- **Work order**
Repeat, word for word, each of the records shown below, without their pictures.

[Collected data]
....

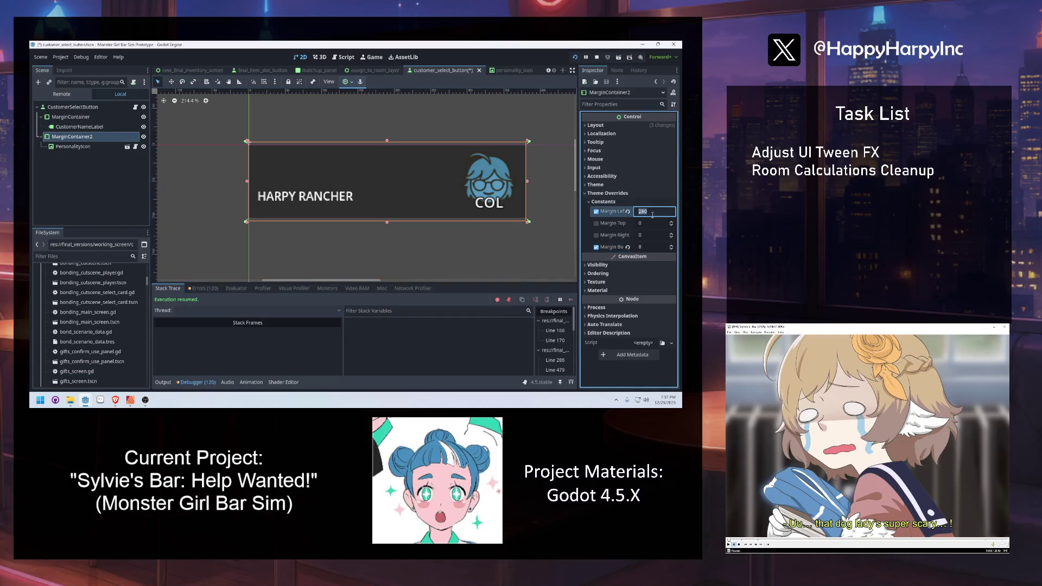
text(275)
key(Return)
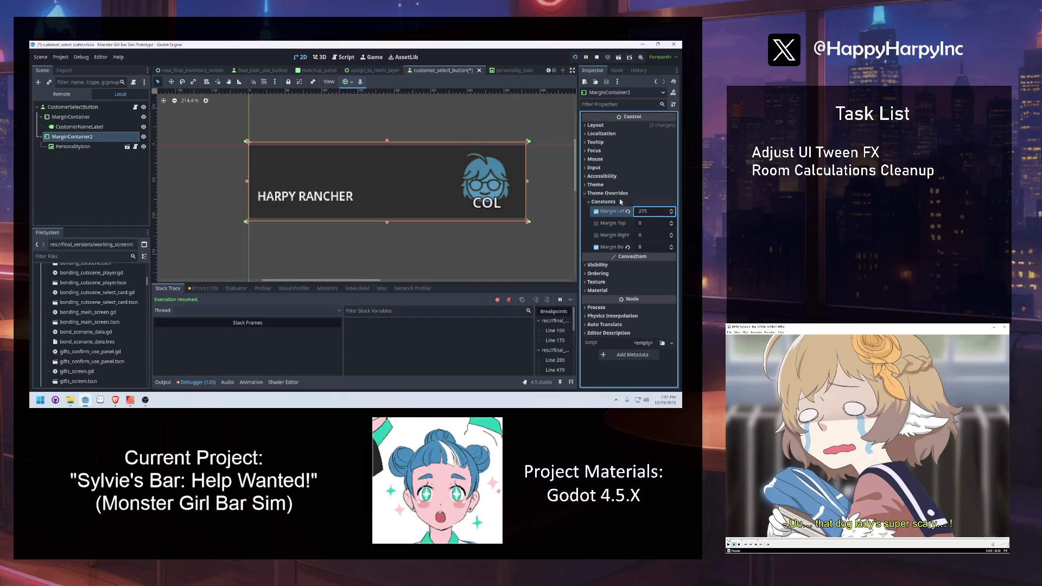
click(104, 147)
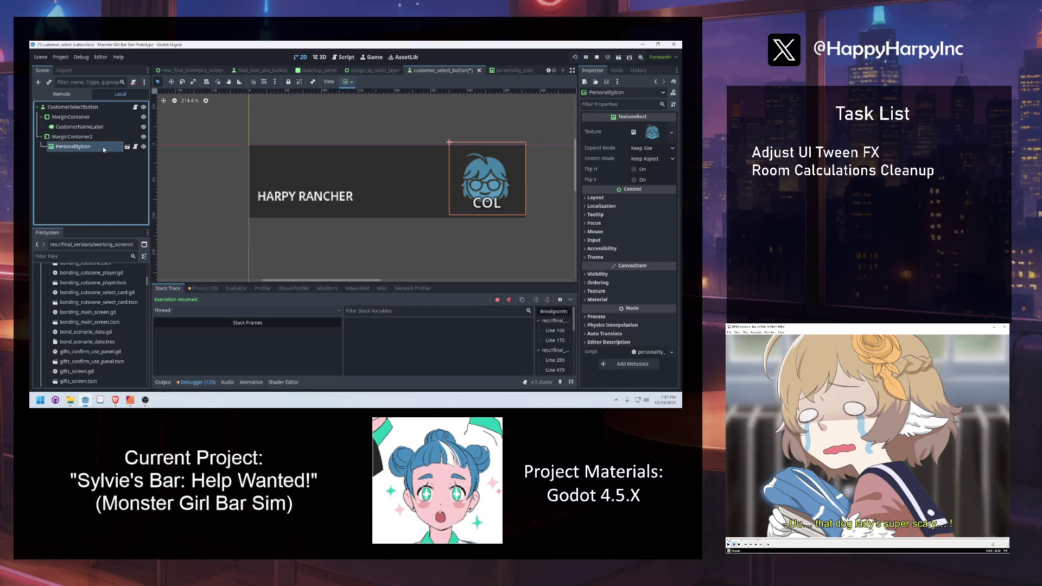
Set PersonalityIcon's Expand Mode to Ignore Size and Stretch Mode to Keep Aspect Centered.
click(644, 150)
click(640, 169)
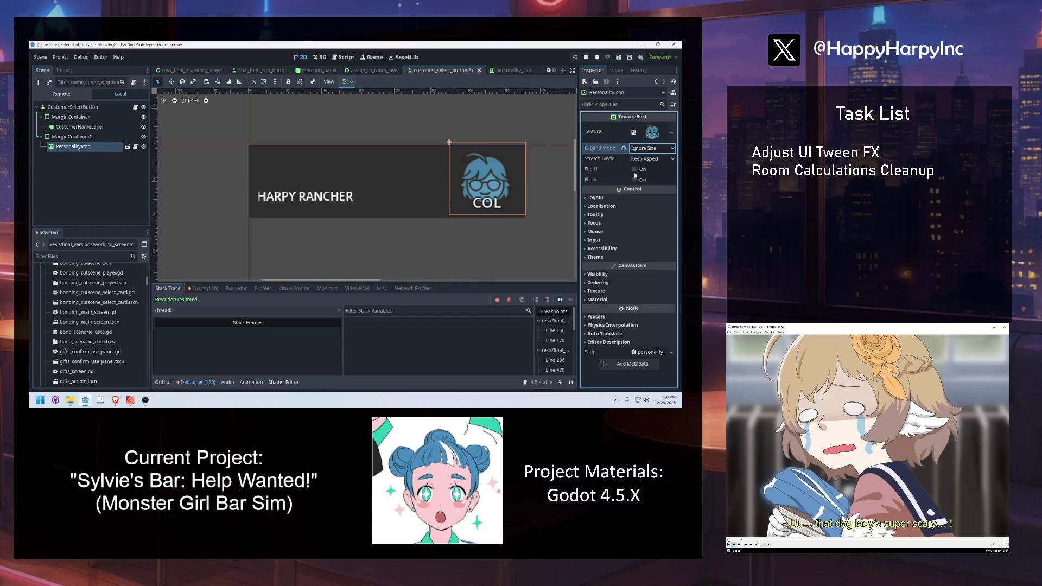
click(652, 158)
click(649, 223)
click(451, 200)
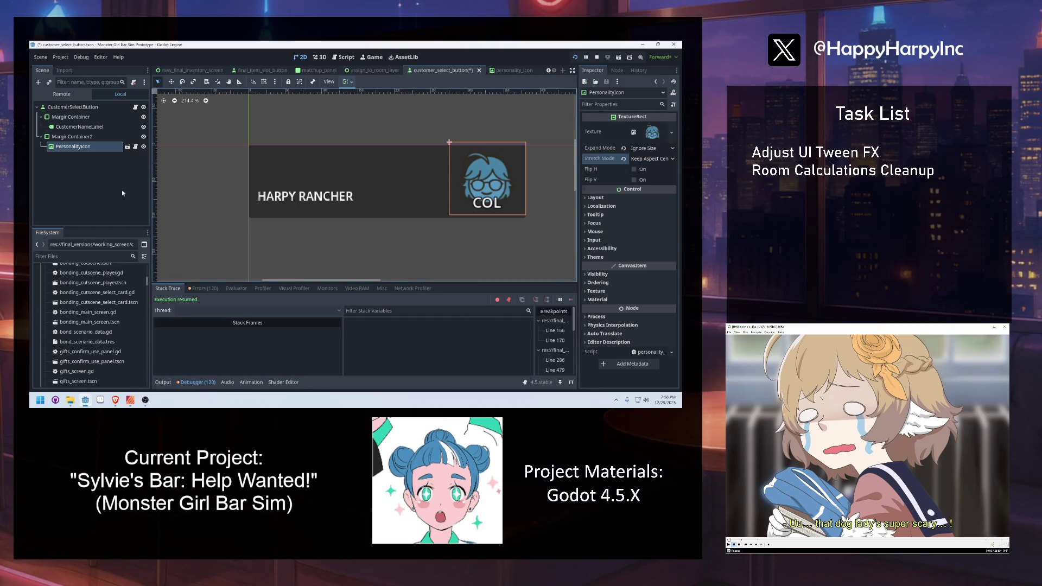
click(74, 137)
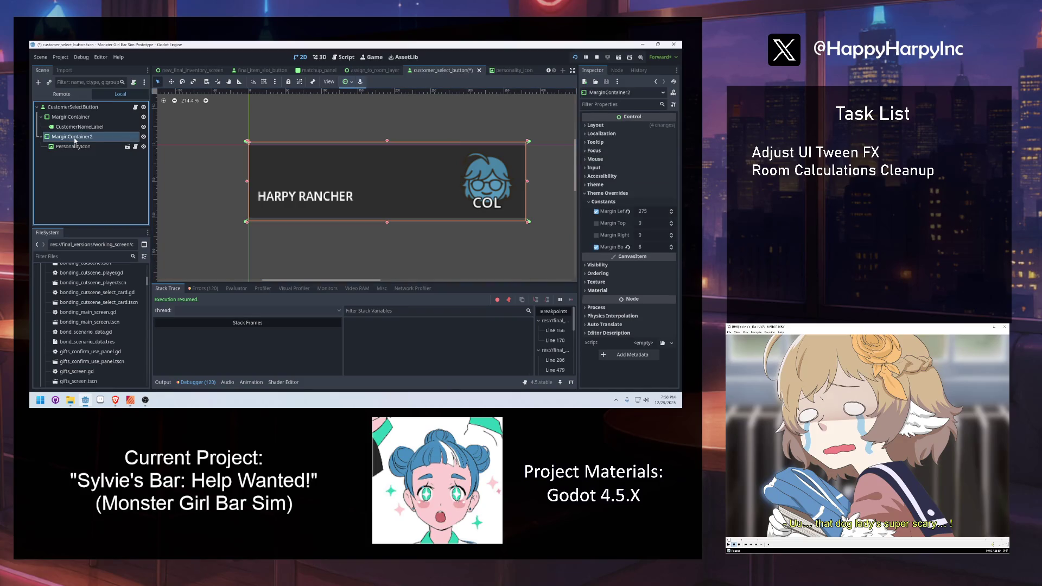
click(64, 146)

....

- **Answer to this problem**
text(275)
key(Return)
click(104, 147)
Set PersonalityIcon's Expand Mode to Ignore Size and Stretch Mode to Keep Aspect Centered.
click(644, 150)
click(640, 169)
click(652, 158)
click(649, 223)
click(451, 200)
click(74, 137)
click(64, 146)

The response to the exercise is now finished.